We also discussed the fact that the controller property in a VM may be used to retrieve the corresponding CD, but that should make it clearer in the spec. This section might be the right place to do so.

[msporny]

@David-Chadwick also note that PR #116 was merged, which might have addressed your concerns.

@iherman @David-Chadwick and @selfissued -- please resolve the differences you have with each other and propose concrete text to move forward.
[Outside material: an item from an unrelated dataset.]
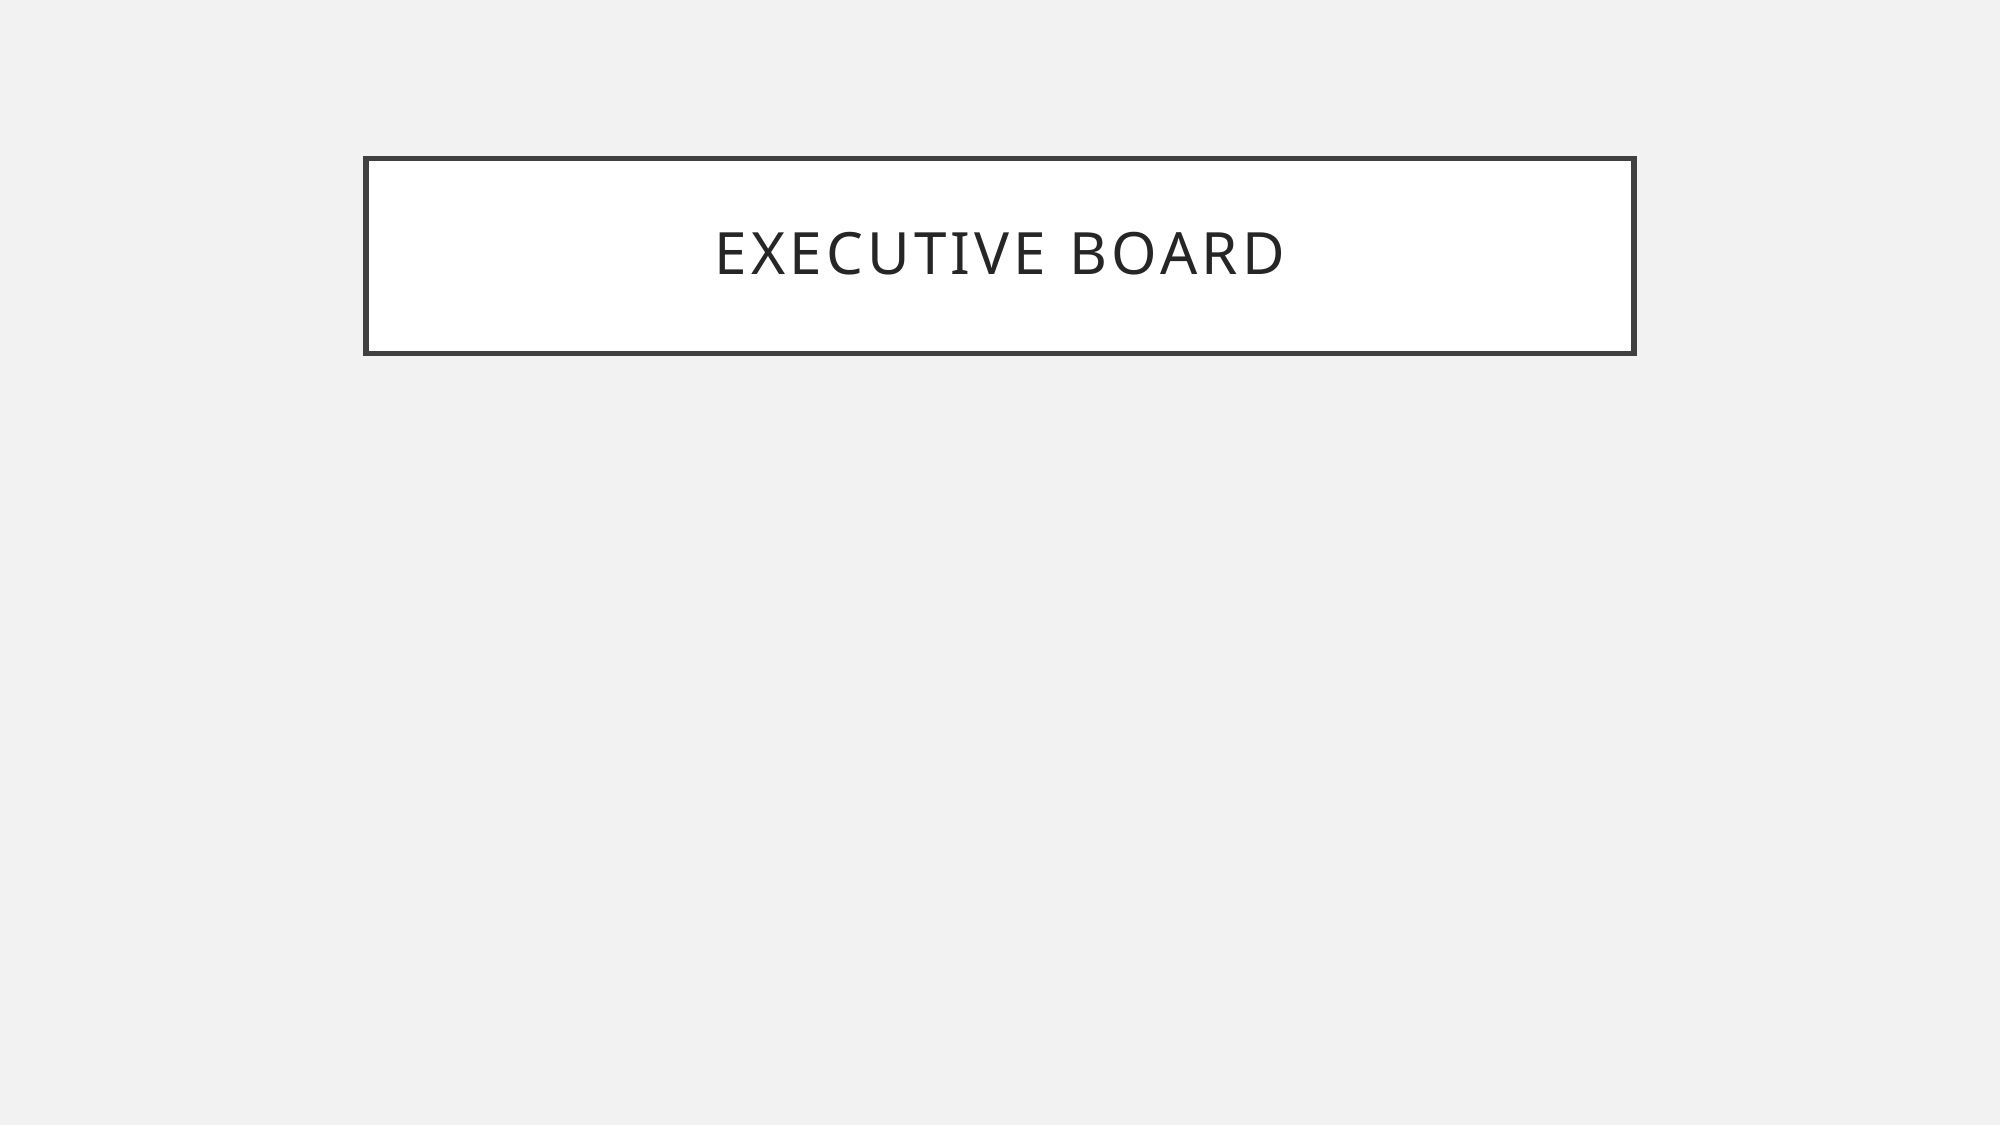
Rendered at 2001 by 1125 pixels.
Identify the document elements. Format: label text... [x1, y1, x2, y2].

title EXECUTIVE BOARD [366, 158, 1634, 354]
I have conflicting guidance from each of you and won't be able to start trying to fix this PR without each of you reconciling your differences in opinion with each other. The alternate to each of you doing so is to close this PR and the issue with a failure to come to consensus on how to change this language.

[iherman]

My point is:

• add a sentence to the new section noting that the referred algorithm is one of the possible ways to get to the controller document, and that application areas and/or implementations may decide to choose a different approach
• add a similar note to the algorithmic part emphasizing that manipulating the URL and its fragment part is an approach that VC-s and DID-s may use? usually use? (I do not know which), but this is not the only way to do this.

[David-Chadwick]

@msporny Unfortunately I find it too difficult to determine precisely what text has been merged in PR https://github.com/w3c/controller-document/pull/116 as there are too many changes to view. Regardless of this, I accept @selfissued proposal to my change, so accepting this my proposed text then becomes

An entity that is [=authorized=] to perform an action associated with a specific resource such as updating the associated [=controller document=] or updating the associated [=verification method=].